- EXCERPTED DATA -
----
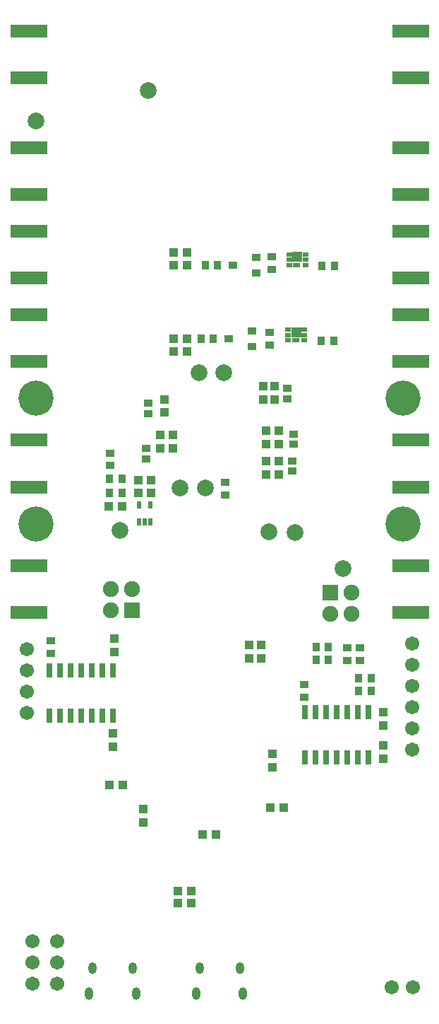
<source format=gbs>
G04 Layer_Color=16711935*
%FSLAX44Y44*%
%MOMM*%
G71*
G01*
G75*
%ADD104R,4.4032X1.5532*%
%ADD107R,1.1032X1.0032*%
%ADD108R,1.0032X1.1032*%
%ADD115R,0.9032X1.1032*%
%ADD118R,1.0832X0.9732*%
%ADD126R,1.1032X0.9032*%
%ADD143R,0.9532X0.5032*%
%ADD144R,1.1532X1.1532*%
%ADD145R,0.6532X0.5032*%
%ADD146R,1.1032X0.8532*%
%ADD171C,1.7032*%
%ADD172C,2.0032*%
%ADD173R,1.9032X1.9032*%
%ADD174C,1.9032*%
%ADD175O,1.0032X1.5032*%
%ADD176O,1.0032X1.4032*%
%ADD177C,4.2032*%
%ADD178R,0.6032X0.8532*%
%ADD179R,0.8032X1.7532*%
D104*
X479000Y471750D02*
D03*
Y527750D02*
D03*
X21000Y928000D02*
D03*
Y872000D02*
D03*
X479000Y1112000D02*
D03*
Y1168000D02*
D03*
X21000Y1028000D02*
D03*
Y972000D02*
D03*
X479000Y772000D02*
D03*
Y828000D02*
D03*
Y972000D02*
D03*
Y1028000D02*
D03*
X21000Y828000D02*
D03*
Y772000D02*
D03*
Y678000D02*
D03*
Y622000D02*
D03*
Y528000D02*
D03*
Y472000D02*
D03*
Y1168000D02*
D03*
Y1112000D02*
D03*
X479000Y872000D02*
D03*
Y928000D02*
D03*
Y622000D02*
D03*
Y678000D02*
D03*
D107*
X302000Y727000D02*
D03*
Y743000D02*
D03*
X316000Y727000D02*
D03*
Y743000D02*
D03*
X184000Y727000D02*
D03*
Y711000D02*
D03*
X306000Y673000D02*
D03*
Y689000D02*
D03*
X321000Y673000D02*
D03*
Y689000D02*
D03*
X194025Y683875D02*
D03*
Y667875D02*
D03*
X179000Y684000D02*
D03*
Y668000D02*
D03*
X321000Y653000D02*
D03*
Y637000D02*
D03*
X306000Y653000D02*
D03*
Y637000D02*
D03*
X124000Y424000D02*
D03*
Y440000D02*
D03*
X122000Y327000D02*
D03*
Y311000D02*
D03*
X446500Y352500D02*
D03*
Y336500D02*
D03*
X446500Y296500D02*
D03*
Y312500D02*
D03*
X285000Y417000D02*
D03*
Y433000D02*
D03*
X300000Y433000D02*
D03*
Y417000D02*
D03*
X313000Y286000D02*
D03*
Y302000D02*
D03*
X158000Y236000D02*
D03*
Y220000D02*
D03*
D108*
X168000Y630150D02*
D03*
X152000D02*
D03*
X168000Y615150D02*
D03*
X152000D02*
D03*
X194500Y799500D02*
D03*
X210500D02*
D03*
X194500Y784500D02*
D03*
X210500D02*
D03*
X210500Y887500D02*
D03*
X194500D02*
D03*
X210500Y902500D02*
D03*
X194500D02*
D03*
X132500Y599000D02*
D03*
X116500D02*
D03*
X327000Y238000D02*
D03*
X311000D02*
D03*
X200000Y138000D02*
D03*
X216000D02*
D03*
X200000Y124000D02*
D03*
X216000D02*
D03*
X229500Y206250D02*
D03*
X245500D02*
D03*
X118000Y265000D02*
D03*
X134000D02*
D03*
D115*
X242500Y799500D02*
D03*
X227500D02*
D03*
X247500Y887500D02*
D03*
X232500D02*
D03*
X133000Y615150D02*
D03*
X118000D02*
D03*
X118000Y632000D02*
D03*
X133000D02*
D03*
X416500Y378000D02*
D03*
X431500D02*
D03*
X380500Y415000D02*
D03*
X365500D02*
D03*
X365500Y430000D02*
D03*
X380500D02*
D03*
X431500Y393000D02*
D03*
X416500D02*
D03*
X372500Y887000D02*
D03*
X387500D02*
D03*
X371500Y797000D02*
D03*
X386500D02*
D03*
D118*
X331000Y740150D02*
D03*
Y727850D02*
D03*
X164000Y722150D02*
D03*
Y709850D02*
D03*
X339000Y685150D02*
D03*
Y672850D02*
D03*
X162000Y655850D02*
D03*
Y668150D02*
D03*
X337000Y640850D02*
D03*
Y653150D02*
D03*
D126*
X403000Y414500D02*
D03*
Y429500D02*
D03*
X418000Y429500D02*
D03*
Y414500D02*
D03*
X256850Y612200D02*
D03*
Y627200D02*
D03*
X47000Y422500D02*
D03*
Y437500D02*
D03*
X351000Y370500D02*
D03*
Y385500D02*
D03*
X312500Y897500D02*
D03*
Y882500D02*
D03*
X310000Y807000D02*
D03*
Y792000D02*
D03*
X118500Y647500D02*
D03*
Y662500D02*
D03*
D143*
X342050Y887500D02*
D03*
X341050Y797500D02*
D03*
D144*
X343000Y897250D02*
D03*
X342000Y807250D02*
D03*
D145*
X333250Y900500D02*
D03*
Y894000D02*
D03*
Y887500D02*
D03*
X352750D02*
D03*
Y894000D02*
D03*
Y900500D02*
D03*
X332250Y810500D02*
D03*
Y804000D02*
D03*
Y797500D02*
D03*
X351750D02*
D03*
Y804000D02*
D03*
Y810500D02*
D03*
D146*
X266000Y887500D02*
D03*
X294000Y878000D02*
D03*
Y897000D02*
D03*
X261000Y799500D02*
D03*
X289000Y790000D02*
D03*
Y809000D02*
D03*
D171*
X481500Y23000D02*
D03*
X456100D02*
D03*
X25000Y77900D02*
D03*
Y52500D02*
D03*
Y27100D02*
D03*
X19000Y427400D02*
D03*
Y402000D02*
D03*
Y376600D02*
D03*
Y351200D02*
D03*
X55000Y78150D02*
D03*
Y52750D02*
D03*
Y27350D02*
D03*
X481000Y307800D02*
D03*
Y333200D02*
D03*
Y358600D02*
D03*
Y434800D02*
D03*
Y409400D02*
D03*
Y384000D02*
D03*
D172*
X164500Y1096500D02*
D03*
X30000Y1060000D02*
D03*
X340000Y567000D02*
D03*
X398000Y524000D02*
D03*
X309000Y568000D02*
D03*
X130000Y570000D02*
D03*
X225000Y759000D02*
D03*
X255000D02*
D03*
X202000Y621000D02*
D03*
X233000D02*
D03*
D173*
X382300Y495700D02*
D03*
X144700Y474300D02*
D03*
D174*
X382300Y470300D02*
D03*
X407700D02*
D03*
Y495700D02*
D03*
X144700Y499700D02*
D03*
X119300D02*
D03*
Y474300D02*
D03*
D175*
X278100Y15700D02*
D03*
X222000D02*
D03*
X149600D02*
D03*
X93500D02*
D03*
D176*
X225800Y46000D02*
D03*
X274300D02*
D03*
X97300D02*
D03*
X145800D02*
D03*
D177*
X30000Y728000D02*
D03*
Y578000D02*
D03*
X470000D02*
D03*
Y728000D02*
D03*
D178*
X166500Y600400D02*
D03*
X153500D02*
D03*
Y579900D02*
D03*
X160000D02*
D03*
X166500D02*
D03*
D179*
X46000Y402500D02*
D03*
X58700D02*
D03*
X71400D02*
D03*
X84100D02*
D03*
X96800D02*
D03*
X109500D02*
D03*
X122200D02*
D03*
X46000Y348500D02*
D03*
X58700D02*
D03*
X71400D02*
D03*
X84100D02*
D03*
X96800D02*
D03*
X109500D02*
D03*
X122200D02*
D03*
X352000Y352500D02*
D03*
X364700D02*
D03*
X377400D02*
D03*
X390100D02*
D03*
X402800D02*
D03*
X415500D02*
D03*
X428200D02*
D03*
X352000Y298500D02*
D03*
X364700D02*
D03*
X377400D02*
D03*
X390100D02*
D03*
X402800D02*
D03*
X415500D02*
D03*
X428200D02*
D03*
M02*

</source>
----
- ACTION ITEM -
In the material above, the line with "X225000Y759000D02*" marks the start. Print it and every line after it through the last, exactly.

- SOLUTION TO THIS TASK -
X225000Y759000D02*
D03*
X255000D02*
D03*
X202000Y621000D02*
D03*
X233000D02*
D03*
D173*
X382300Y495700D02*
D03*
X144700Y474300D02*
D03*
D174*
X382300Y470300D02*
D03*
X407700D02*
D03*
Y495700D02*
D03*
X144700Y499700D02*
D03*
X119300D02*
D03*
Y474300D02*
D03*
D175*
X278100Y15700D02*
D03*
X222000D02*
D03*
X149600D02*
D03*
X93500D02*
D03*
D176*
X225800Y46000D02*
D03*
X274300D02*
D03*
X97300D02*
D03*
X145800D02*
D03*
D177*
X30000Y728000D02*
D03*
Y578000D02*
D03*
X470000D02*
D03*
Y728000D02*
D03*
D178*
X166500Y600400D02*
D03*
X153500D02*
D03*
Y579900D02*
D03*
X160000D02*
D03*
X166500D02*
D03*
D179*
X46000Y402500D02*
D03*
X58700D02*
D03*
X71400D02*
D03*
X84100D02*
D03*
X96800D02*
D03*
X109500D02*
D03*
X122200D02*
D03*
X46000Y348500D02*
D03*
X58700D02*
D03*
X71400D02*
D03*
X84100D02*
D03*
X96800D02*
D03*
X109500D02*
D03*
X122200D02*
D03*
X352000Y352500D02*
D03*
X364700D02*
D03*
X377400D02*
D03*
X390100D02*
D03*
X402800D02*
D03*
X415500D02*
D03*
X428200D02*
D03*
X352000Y298500D02*
D03*
X364700D02*
D03*
X377400D02*
D03*
X390100D02*
D03*
X402800D02*
D03*
X415500D02*
D03*
X428200D02*
D03*
M02*

</source>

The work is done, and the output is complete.